Recorded information
┏━━

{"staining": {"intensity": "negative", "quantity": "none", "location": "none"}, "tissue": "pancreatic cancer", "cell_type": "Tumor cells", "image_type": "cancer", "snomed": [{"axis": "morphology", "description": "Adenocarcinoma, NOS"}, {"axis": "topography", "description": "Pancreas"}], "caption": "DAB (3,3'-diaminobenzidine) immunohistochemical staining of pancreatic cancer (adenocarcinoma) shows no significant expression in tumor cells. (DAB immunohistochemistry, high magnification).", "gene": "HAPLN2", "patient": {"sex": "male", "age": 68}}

┗━━
┏━━

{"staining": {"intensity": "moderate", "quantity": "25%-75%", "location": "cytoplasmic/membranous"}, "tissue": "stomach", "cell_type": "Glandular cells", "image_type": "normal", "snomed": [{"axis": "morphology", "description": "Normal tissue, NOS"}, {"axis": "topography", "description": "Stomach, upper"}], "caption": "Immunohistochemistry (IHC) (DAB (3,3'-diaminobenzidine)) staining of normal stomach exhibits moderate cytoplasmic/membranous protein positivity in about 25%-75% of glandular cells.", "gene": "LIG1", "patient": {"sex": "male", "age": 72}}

┗━━
┏━━

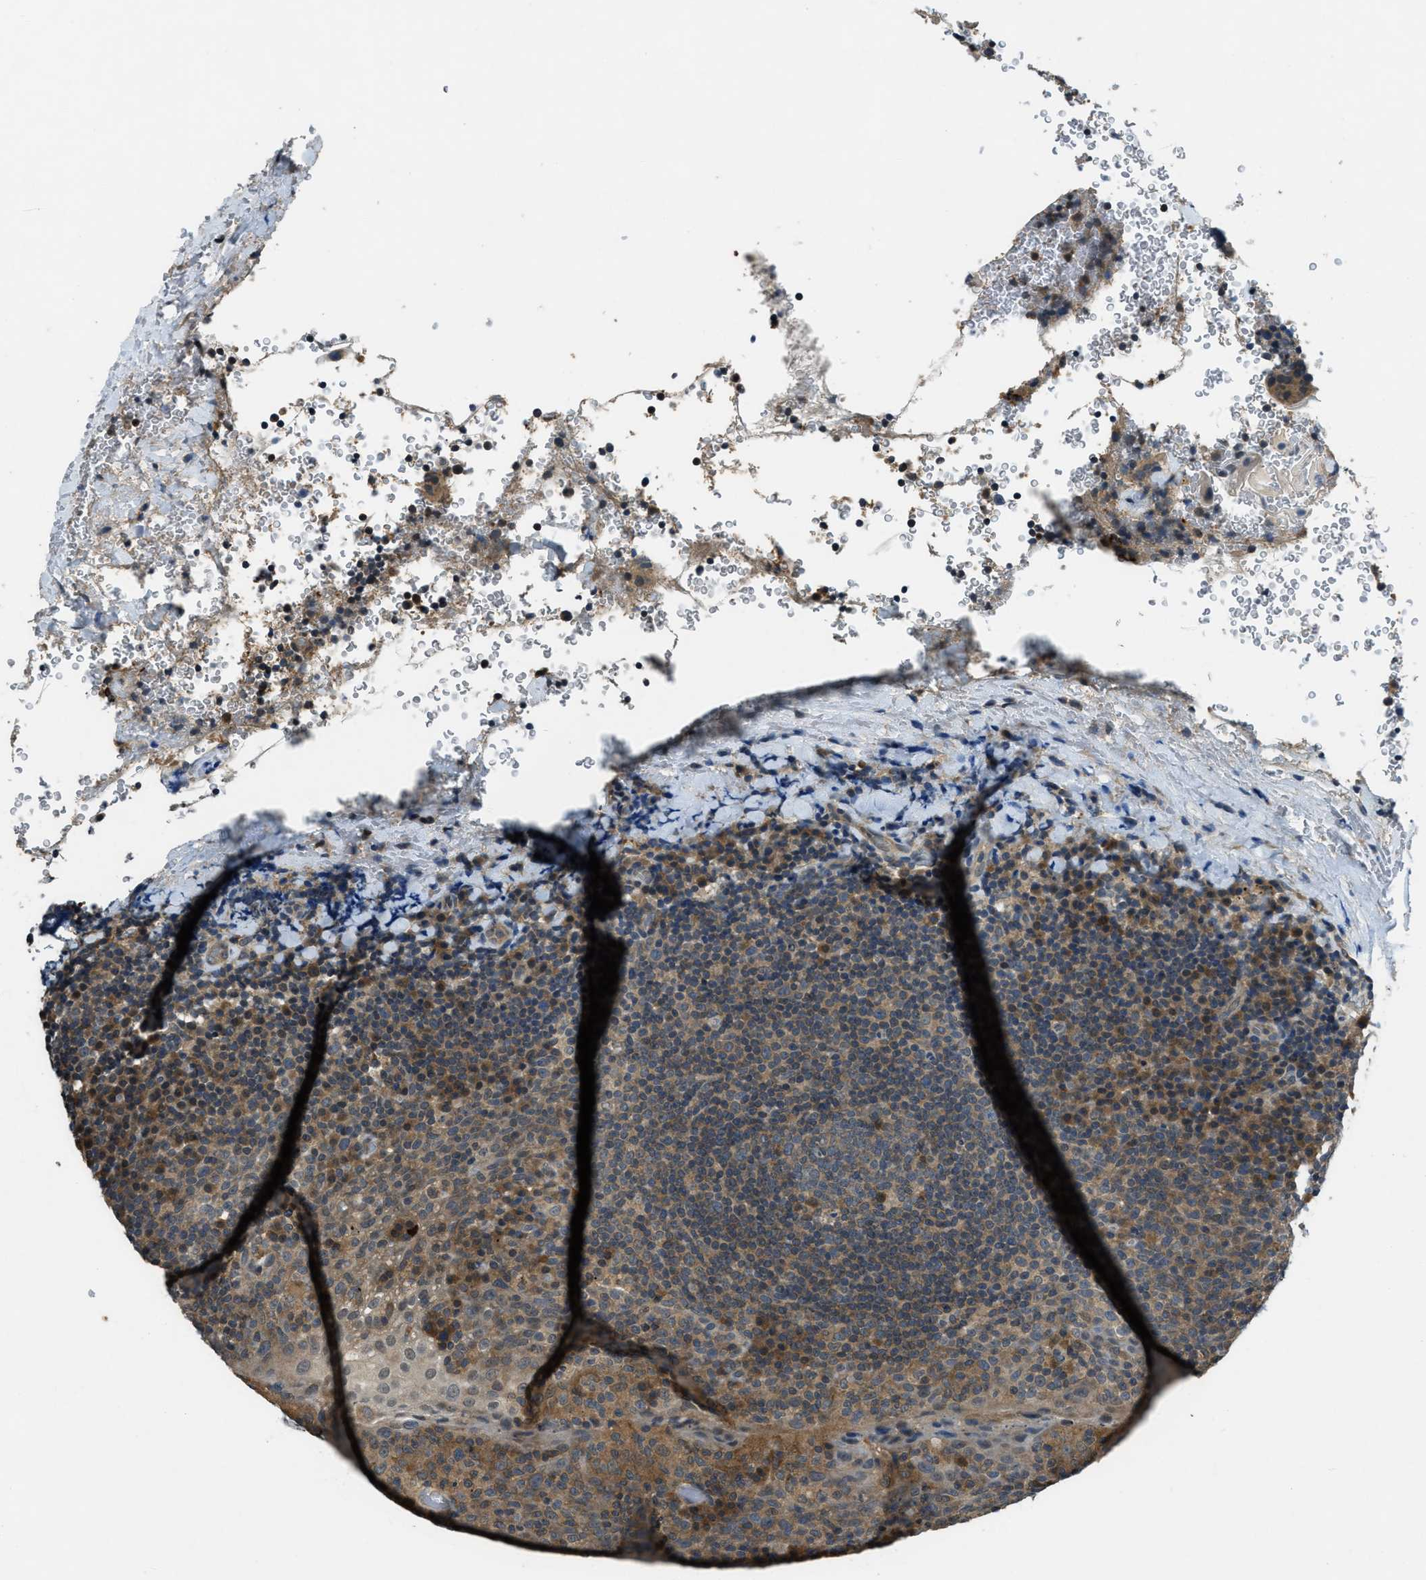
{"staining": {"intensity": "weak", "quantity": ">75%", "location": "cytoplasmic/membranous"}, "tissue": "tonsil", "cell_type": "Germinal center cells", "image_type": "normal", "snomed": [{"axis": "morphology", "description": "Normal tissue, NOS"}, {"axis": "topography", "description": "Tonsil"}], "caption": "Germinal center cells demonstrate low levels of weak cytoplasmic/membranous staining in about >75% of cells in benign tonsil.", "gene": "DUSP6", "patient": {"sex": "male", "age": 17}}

┗━━

Determine how many lines in the entries above hold the string "Normal", then report that number and nothing further.

2